Ko-WideSearch:韩语广度搜索基准
阅读原文· arxiv.org现有网页智能体基准主要测深度搜索,缺乏广度枚举能力评估。Ko-WideSearch 是韩语广度搜索基准,通过自动化合成-验证流程构建。任务要求从集合父实体(如电视剧季、王朝)中完整列举成员并填充属性表,采用 Item-F1、Column-F1、Row-F1 评分。基准含 228 张表格,覆盖 190 个实体、16 个类别,设三个难度层级,通过表宽和二维复合键控制成员覆盖率。对 20 个智能体的测试显示,智能体能恢复集合但无法填充行(Item-F1 92.8,Row-F1 53.7),难度提升准确率下降,增加搜索或花费无法缩小差距;难点在找到正确值而非格式化,自由文本单元格失败率最高。

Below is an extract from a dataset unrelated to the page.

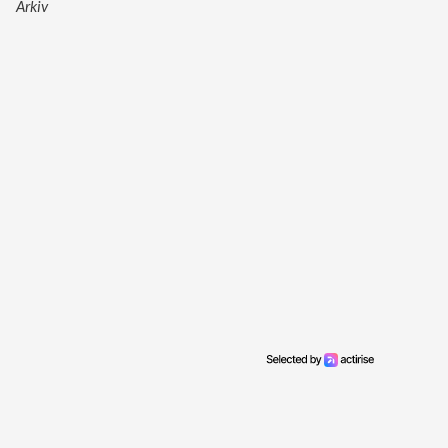
Arkiv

Web-agent benchmarks overwhelmingly measure depth -- pinning one obscure answer behind a chain of constraints -- while breadth, exhaustively enumerating a closed set and filling each item's attributes, is barely evaluated, especially outside English. Breadth is also hard to build: certifying that a gold set is complete and every cell correct is far costlier than checking a single answer. I introduce Ko-WideSearch, a Korean breadth-search benchmark built by an automated synthesize-and-verify pipeline. Each task names a set-parent entity -- a TV season, a dynasty, a league, an administrative region, an election -- and asks for its full membership plus a per-item attribute table, graded by Item-, Column-, and Row-F1. It spans 228 tables over 190 entities and sixteen categories across three difficulty tiers, set by two structural knobs I dial independently -- table width and a 2-D composite key -- so cross-product membership climbs from 0\% to 100\% across the tiers. A single normalization-aware comparator is shared between gold construction and grading, so stable date and count columns are not over-dropped on formatting alone. Across twenty web agents, the failure is consistent: agents recover the set but not the rows (e.g.\ Item-F1 92.8 against Row-F1 53.7), accuracy falls steadily as the knobs harden, and neither more search nor more spend closes the gap. Broken down by cell, the hard part is finding the right value, not formatting it: open-ended free-text cells fail most, while cells with a standard answer such as a date or a name usually come out right.